The main objective with 36 seven-year-olds is crowd control and constant counting. It took me an hour after recess to discover that I was missing one boy and another hour to figure out which twin it was who had decided to go home before reading time.
The rookie kindergarten teacher was as unaware as I was of common catastrophes with primary schoolers. She discovered when the children sat cross-legged on the reading carpet that little Candy frequently came to school sans underpants. More disturbing to Miss Young was Martin Mamasboy. He emerged stark naked from the restroom, calling, “Teacher, come wipe me.” As far as I knew, my students always wore underwear and took care of their own bathroom needs.
I didn’t know new math. Neither did the parents, so no one complained when I taught multiplication the old way.
I failed at getting second graders to make a circle on the playground. At the end of that year, I asked for a transfer to middle school where they don’t have recess.
• Fifteen years of middle school English
I graded 18,553 essays.
One of those essay writers became an airline attendant. He told the whole plane on which I was flying that he had been failing until he got to my English class. While I basked in his compliments, I remembered our year differently. When all of my tricks failed to get him to hand in homework, I called a parent conference. His dad threatened the boy that unless he started studying, he would end up digging the graves in the cemetery the father managed. Horrified at such an end to a student I liked, I was jolted into action; I told Bennie I could do better and would swing by his house to pick up his assignments or rummage through his locker for them from then on.
Two boys are now judges. (Chris, I’m sorry I made you read Last of the Mohicans and Evangeline. Or did those dry passages prepare you for law books?)
Thirty of my students became teachers (before I stopped counting). One was named Teacher of the Year. She probably knows how to get children into circles on the playground.
The boy who bicycled to world fame turned out to be the one who swiped my teacher’s spelling book with all the answers. I threatened no more spelling tests until the book was returned. Peer pressure made him turn it over. (8th graders are not strong in logical thinking.)

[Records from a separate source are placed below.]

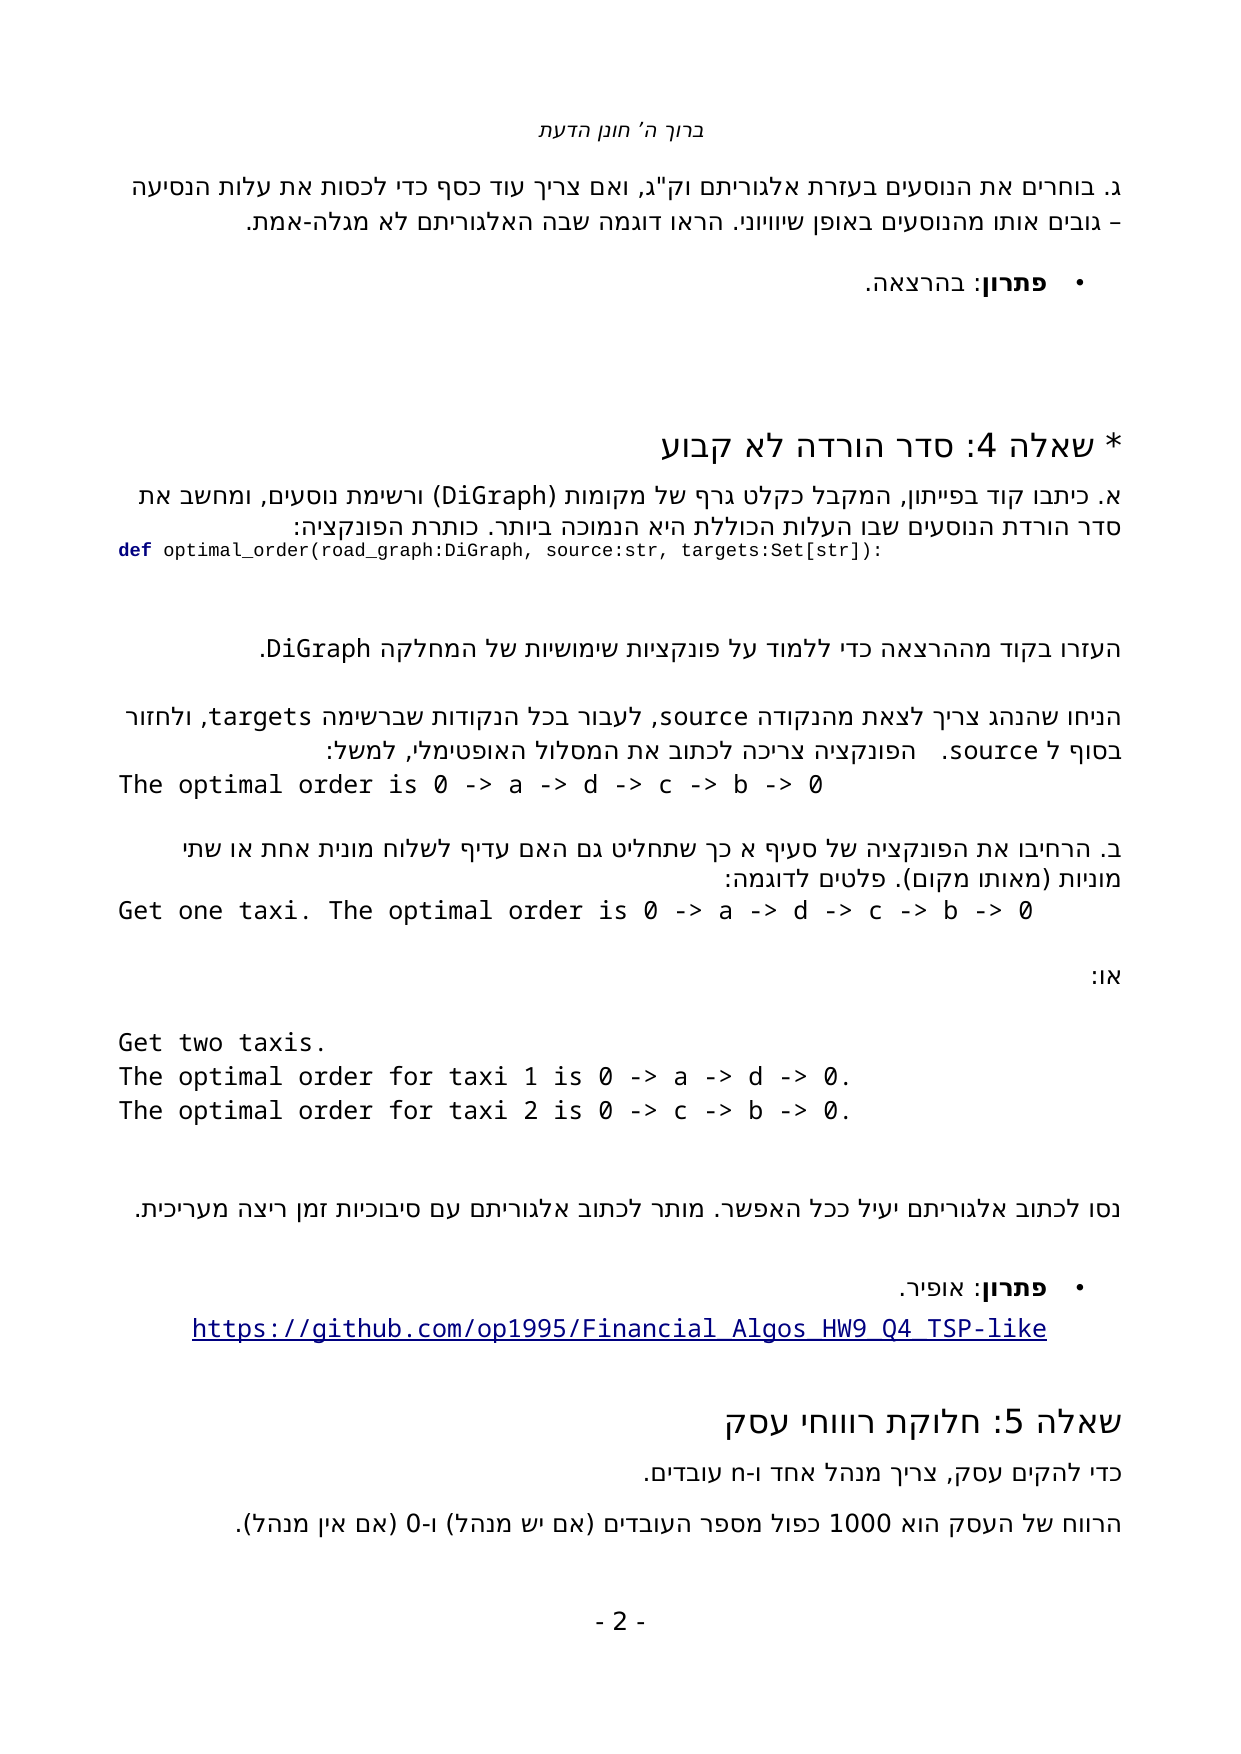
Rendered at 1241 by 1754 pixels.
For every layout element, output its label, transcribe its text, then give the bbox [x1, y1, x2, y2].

text הרווח של העסק הוא 1000 כפול מספר העובדים (אם יש מנהל) ו-0 (אם אין מנהל). [118, 1510, 1122, 1539]
text או: [118, 961, 1122, 990]
text Get two taxis. [118, 1024, 1122, 1058]
text כדי להקים עסק, צריך מנהל אחד ו-n עובדים. [118, 1454, 1122, 1488]
text The optimal order for taxi 1 is 0 -> a -> d -> 0. [118, 1058, 1122, 1092]
text ג. בוחרים את הנוסעים בעזרת אלגוריתם וק"ג, ואם צריך עוד כסף כדי לכסות את עלות הנסיעה – גובים אותו מהנוסעים באופן שיוויוני. הראו דוגמה שבה האלגוריתם לא מגלה-אמת. [118, 172, 1122, 236]
list פתרון: בהרצאה. [118, 268, 1084, 297]
text ב. הרחיבו את הפונקציה של סעיף א כך שתחליט גם האם עדיף לשלוח מונית אחת או שתי מוניות (מאותו מקום). פלטים לדוגמה: [118, 835, 1122, 893]
subtitle שאלה 5: חלוקת רוווחי עסק [118, 1403, 1122, 1442]
text The optimal order is 0 -> a -> d -> c -> b -> 0 [118, 767, 1122, 801]
text נסו לכתוב אלגוריתם יעיל ככל האפשר. מותר לכתוב אלגוריתם עם סיבוכיות זמן ריצה מעריכית. [118, 1195, 1122, 1224]
text א. כיתבו קוד בפייתון, המקבל כקלט גרף של מקומות (DiGraph) ורשימת נוסעים, ומחשב את סדר הורדת הנוסעים שבו העלות הכוללת היא הנמוכה ביותר. כותרת הפונקציה: [118, 478, 1122, 541]
text def optimal_order(road_graph:DiGraph, source:str, targets:Set[str]): [118, 541, 1122, 562]
text הניחו שהנהג צריך לצאת מהנקודה source, לעבור בכל הנקודות שברשימה targets, ולחזור בסוף ל source. הפונקציה צריכה לכתוב את המסלול האופטימלי, למשל: [118, 698, 1122, 767]
list פתרון: אופיר. https://github.com/op1995/Financial_Algos_HW9_Q4_TSP-like [118, 1270, 1084, 1345]
text העזרו בקוד מההרצאה כדי ללמוד על פונקציות שימושיות של המחלקה DiGraph. [118, 630, 1122, 664]
subtitle * שאלה 4: סדר הורדה לא קבוע [118, 426, 1122, 465]
text Get one taxi. The optimal order is 0 -> a -> d -> c -> b -> 0 [118, 893, 1122, 927]
text The optimal order for taxi 2 is 0 -> c -> b -> 0. [118, 1092, 1122, 1127]
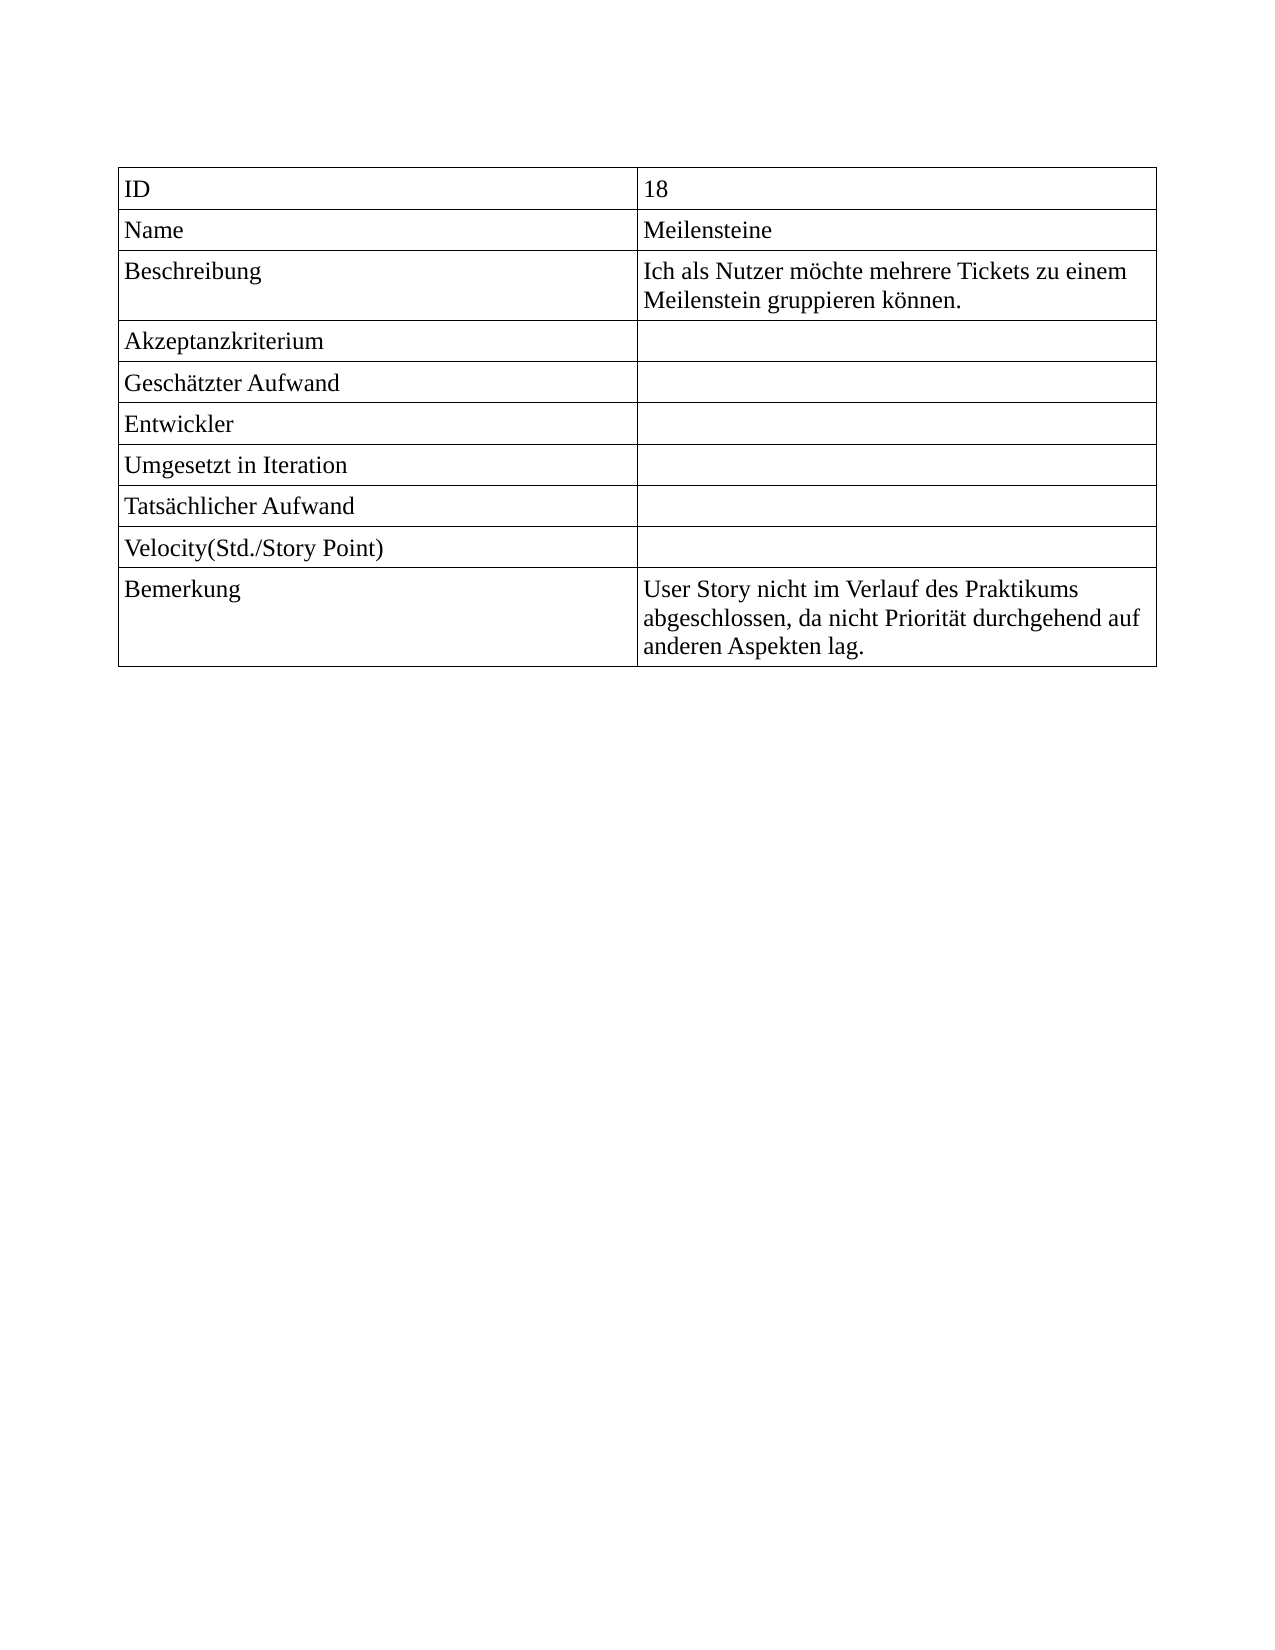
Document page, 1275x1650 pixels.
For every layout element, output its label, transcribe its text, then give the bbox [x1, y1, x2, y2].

table_cell Tatsächlicher Aufwand [119, 486, 637, 526]
table_header 18 [638, 168, 1156, 208]
table_cell [638, 445, 1156, 485]
table_cell User Story nicht im Verlauf des Praktikums abgeschlossen, da nicht Priorität durchgehend auf anderen Aspekten lag. [638, 568, 1156, 666]
table_cell [638, 527, 1156, 567]
table_cell Entwickler [119, 403, 637, 443]
table_cell Ich als Nutzer möchte mehrere Tickets zu einem Meilenstein gruppieren können. [638, 251, 1156, 320]
table_header ID [119, 168, 637, 208]
table_cell Geschätzter Aufwand [119, 362, 637, 402]
table_cell [638, 362, 1156, 402]
table_cell Bemerkung [119, 568, 637, 666]
table_cell Meilensteine [638, 210, 1156, 250]
table_cell [638, 321, 1156, 361]
table_cell Akzeptanzkriterium [119, 321, 637, 361]
table_cell [638, 486, 1156, 526]
table_cell Umgesetzt in Iteration [119, 445, 637, 485]
table_cell Velocity(Std./Story Point) [119, 527, 637, 567]
table_cell Beschreibung [119, 251, 637, 320]
table_cell Name [119, 210, 637, 250]
table_cell [638, 403, 1156, 443]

That was the year I decided to teach grownups. They don’t have spelling tests.
Recently, I sat on a scholarship committee to interview future teachers. One hopeful told us that Divine Fate had brought her to the decision to teach. Remembering exactly how I had ended up repeating the 8th grade fifteen times, I told her I understood completely.
Do you have a “how I choose my career” story? Teachers, what was your worst rookie mistake? If you dare, share the humor with us.